Absolute pixel coordinate entries:
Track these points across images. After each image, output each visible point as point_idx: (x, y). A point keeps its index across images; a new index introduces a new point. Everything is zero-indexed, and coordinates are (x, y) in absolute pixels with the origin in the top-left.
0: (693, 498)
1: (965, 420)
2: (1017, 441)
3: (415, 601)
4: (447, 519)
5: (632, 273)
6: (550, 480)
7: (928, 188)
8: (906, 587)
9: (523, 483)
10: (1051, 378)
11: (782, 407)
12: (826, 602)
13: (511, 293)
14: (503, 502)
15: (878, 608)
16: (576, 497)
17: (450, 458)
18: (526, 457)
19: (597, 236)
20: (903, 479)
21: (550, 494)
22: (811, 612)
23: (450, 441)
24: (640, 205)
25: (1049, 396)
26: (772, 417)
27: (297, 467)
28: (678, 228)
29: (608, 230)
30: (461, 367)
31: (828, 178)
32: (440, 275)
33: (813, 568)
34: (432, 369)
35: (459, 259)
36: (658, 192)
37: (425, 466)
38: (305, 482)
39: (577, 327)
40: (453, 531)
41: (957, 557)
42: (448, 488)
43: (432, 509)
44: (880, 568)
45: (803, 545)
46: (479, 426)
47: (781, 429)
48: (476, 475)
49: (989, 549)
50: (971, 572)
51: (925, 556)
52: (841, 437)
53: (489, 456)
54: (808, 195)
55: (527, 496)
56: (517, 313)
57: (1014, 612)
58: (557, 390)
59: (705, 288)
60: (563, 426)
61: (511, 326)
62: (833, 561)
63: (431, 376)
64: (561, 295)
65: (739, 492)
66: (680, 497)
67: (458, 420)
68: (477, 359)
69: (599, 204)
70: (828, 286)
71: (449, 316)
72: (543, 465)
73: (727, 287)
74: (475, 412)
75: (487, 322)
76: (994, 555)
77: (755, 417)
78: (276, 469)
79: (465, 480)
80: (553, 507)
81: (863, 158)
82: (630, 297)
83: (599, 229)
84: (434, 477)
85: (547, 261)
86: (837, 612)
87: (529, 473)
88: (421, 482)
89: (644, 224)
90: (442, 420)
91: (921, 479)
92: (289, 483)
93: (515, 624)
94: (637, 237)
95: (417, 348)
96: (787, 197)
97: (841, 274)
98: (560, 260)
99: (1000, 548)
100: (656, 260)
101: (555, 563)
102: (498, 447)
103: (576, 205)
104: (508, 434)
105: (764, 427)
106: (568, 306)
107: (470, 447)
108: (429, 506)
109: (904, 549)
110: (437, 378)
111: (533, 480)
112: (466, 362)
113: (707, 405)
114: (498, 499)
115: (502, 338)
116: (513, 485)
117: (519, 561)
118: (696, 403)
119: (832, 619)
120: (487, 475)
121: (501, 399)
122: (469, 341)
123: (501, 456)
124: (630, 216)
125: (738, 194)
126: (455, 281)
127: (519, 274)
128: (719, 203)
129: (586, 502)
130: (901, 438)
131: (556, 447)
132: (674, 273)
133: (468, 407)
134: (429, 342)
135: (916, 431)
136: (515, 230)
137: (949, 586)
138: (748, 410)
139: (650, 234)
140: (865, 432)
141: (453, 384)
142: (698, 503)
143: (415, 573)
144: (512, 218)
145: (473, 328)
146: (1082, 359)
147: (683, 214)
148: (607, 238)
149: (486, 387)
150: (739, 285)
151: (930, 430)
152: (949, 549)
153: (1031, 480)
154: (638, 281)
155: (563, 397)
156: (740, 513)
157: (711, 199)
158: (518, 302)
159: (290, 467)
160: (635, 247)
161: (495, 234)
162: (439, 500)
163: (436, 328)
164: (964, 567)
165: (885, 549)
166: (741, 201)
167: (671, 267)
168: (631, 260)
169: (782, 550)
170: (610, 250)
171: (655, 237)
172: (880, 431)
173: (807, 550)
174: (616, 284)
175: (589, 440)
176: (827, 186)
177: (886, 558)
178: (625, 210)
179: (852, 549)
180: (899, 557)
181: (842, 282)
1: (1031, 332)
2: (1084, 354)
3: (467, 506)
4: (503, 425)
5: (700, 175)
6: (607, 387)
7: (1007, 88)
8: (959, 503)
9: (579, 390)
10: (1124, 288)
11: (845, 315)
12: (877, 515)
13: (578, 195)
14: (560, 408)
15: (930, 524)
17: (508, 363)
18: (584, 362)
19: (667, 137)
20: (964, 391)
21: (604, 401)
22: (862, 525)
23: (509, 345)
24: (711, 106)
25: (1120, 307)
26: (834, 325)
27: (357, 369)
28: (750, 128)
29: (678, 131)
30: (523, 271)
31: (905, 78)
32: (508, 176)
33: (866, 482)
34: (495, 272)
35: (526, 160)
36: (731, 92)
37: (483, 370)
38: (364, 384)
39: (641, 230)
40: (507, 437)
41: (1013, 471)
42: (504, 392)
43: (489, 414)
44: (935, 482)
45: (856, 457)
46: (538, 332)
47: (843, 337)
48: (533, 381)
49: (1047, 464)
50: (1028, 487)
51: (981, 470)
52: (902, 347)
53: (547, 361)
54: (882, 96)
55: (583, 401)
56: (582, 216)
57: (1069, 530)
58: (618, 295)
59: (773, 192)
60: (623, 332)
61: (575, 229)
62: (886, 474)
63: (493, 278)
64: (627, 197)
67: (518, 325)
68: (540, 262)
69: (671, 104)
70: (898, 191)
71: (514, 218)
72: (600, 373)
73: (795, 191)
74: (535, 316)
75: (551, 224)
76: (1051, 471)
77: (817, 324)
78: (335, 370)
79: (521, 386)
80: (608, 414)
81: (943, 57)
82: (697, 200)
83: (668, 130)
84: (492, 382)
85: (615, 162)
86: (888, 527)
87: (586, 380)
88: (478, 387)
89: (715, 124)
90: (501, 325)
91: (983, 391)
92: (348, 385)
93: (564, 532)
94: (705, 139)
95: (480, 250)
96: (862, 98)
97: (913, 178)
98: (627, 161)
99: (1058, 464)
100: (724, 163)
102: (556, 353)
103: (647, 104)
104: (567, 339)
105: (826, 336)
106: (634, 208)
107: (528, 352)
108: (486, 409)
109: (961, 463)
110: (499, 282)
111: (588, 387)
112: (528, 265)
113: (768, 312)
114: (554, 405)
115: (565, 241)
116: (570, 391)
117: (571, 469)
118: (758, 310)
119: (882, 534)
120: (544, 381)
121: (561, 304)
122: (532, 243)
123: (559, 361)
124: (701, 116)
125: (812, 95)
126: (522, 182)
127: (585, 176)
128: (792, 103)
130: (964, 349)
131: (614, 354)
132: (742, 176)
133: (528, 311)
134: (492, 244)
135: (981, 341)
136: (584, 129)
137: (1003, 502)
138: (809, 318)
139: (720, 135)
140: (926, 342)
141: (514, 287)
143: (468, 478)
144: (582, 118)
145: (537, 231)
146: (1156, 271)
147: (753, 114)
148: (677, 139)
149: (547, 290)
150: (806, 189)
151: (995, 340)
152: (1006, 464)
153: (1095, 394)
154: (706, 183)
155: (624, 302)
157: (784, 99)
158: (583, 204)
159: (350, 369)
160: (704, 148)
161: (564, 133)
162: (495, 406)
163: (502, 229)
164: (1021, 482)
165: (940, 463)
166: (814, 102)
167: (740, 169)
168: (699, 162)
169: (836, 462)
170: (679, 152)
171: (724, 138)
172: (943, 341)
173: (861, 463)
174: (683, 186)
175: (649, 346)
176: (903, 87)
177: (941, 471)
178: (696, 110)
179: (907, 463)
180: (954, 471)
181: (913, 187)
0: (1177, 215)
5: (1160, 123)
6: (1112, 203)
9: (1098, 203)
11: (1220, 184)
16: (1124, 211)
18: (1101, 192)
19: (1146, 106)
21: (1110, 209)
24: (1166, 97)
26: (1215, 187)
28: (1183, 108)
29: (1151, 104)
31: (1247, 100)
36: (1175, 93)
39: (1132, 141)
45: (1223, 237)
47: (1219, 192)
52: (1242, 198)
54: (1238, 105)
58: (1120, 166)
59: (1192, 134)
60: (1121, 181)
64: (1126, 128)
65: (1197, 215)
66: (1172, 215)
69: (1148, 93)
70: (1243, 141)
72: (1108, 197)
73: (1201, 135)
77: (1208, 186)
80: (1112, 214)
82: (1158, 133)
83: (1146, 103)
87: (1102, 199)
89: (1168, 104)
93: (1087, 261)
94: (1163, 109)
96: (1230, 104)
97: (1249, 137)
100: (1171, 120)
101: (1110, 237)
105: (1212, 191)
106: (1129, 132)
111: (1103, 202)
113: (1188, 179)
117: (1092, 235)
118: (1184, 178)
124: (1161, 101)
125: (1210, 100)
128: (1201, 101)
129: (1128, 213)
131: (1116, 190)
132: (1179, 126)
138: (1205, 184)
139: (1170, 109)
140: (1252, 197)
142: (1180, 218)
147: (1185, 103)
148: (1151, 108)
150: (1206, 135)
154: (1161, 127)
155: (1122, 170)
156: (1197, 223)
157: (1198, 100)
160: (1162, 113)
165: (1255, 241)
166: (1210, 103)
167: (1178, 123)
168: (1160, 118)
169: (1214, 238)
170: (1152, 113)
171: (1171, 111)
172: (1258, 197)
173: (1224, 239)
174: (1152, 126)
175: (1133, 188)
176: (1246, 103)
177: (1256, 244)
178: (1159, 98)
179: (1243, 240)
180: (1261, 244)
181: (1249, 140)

- TASK TO CARRY OUT
Render the entries as a Markdown table with columns "No." and "Text," beginning at the start of the entries and going on through the line containing "14: (503, 502)". Put one line per row with its number, and skip any blank lines.

- RESULT FOR THIS TASK
| No. | Text |
|---|---|
| 1 | Track these points across images. After each image, output each visible point as point_idx: (x, y). A point keeps its index across images; a new index introduces a new point. Everything is zero-indexed, and coordinates are (x, y) in absolute pixels with the origin in the top-left. |
| 2 | 0: (693, 498) |
| 3 | 1: (965, 420) |
| 4 | 2: (1017, 441) |
| 5 | 3: (415, 601) |
| 6 | 4: (447, 519) |
| 7 | 5: (632, 273) |
| 8 | 6: (550, 480) |
| 9 | 7: (928, 188) |
| 10 | 8: (906, 587) |
| 11 | 9: (523, 483) |
| 12 | 10: (1051, 378) |
| 13 | 11: (782, 407) |
| 14 | 12: (826, 602) |
| 15 | 13: (511, 293) |
| 16 | 14: (503, 502) |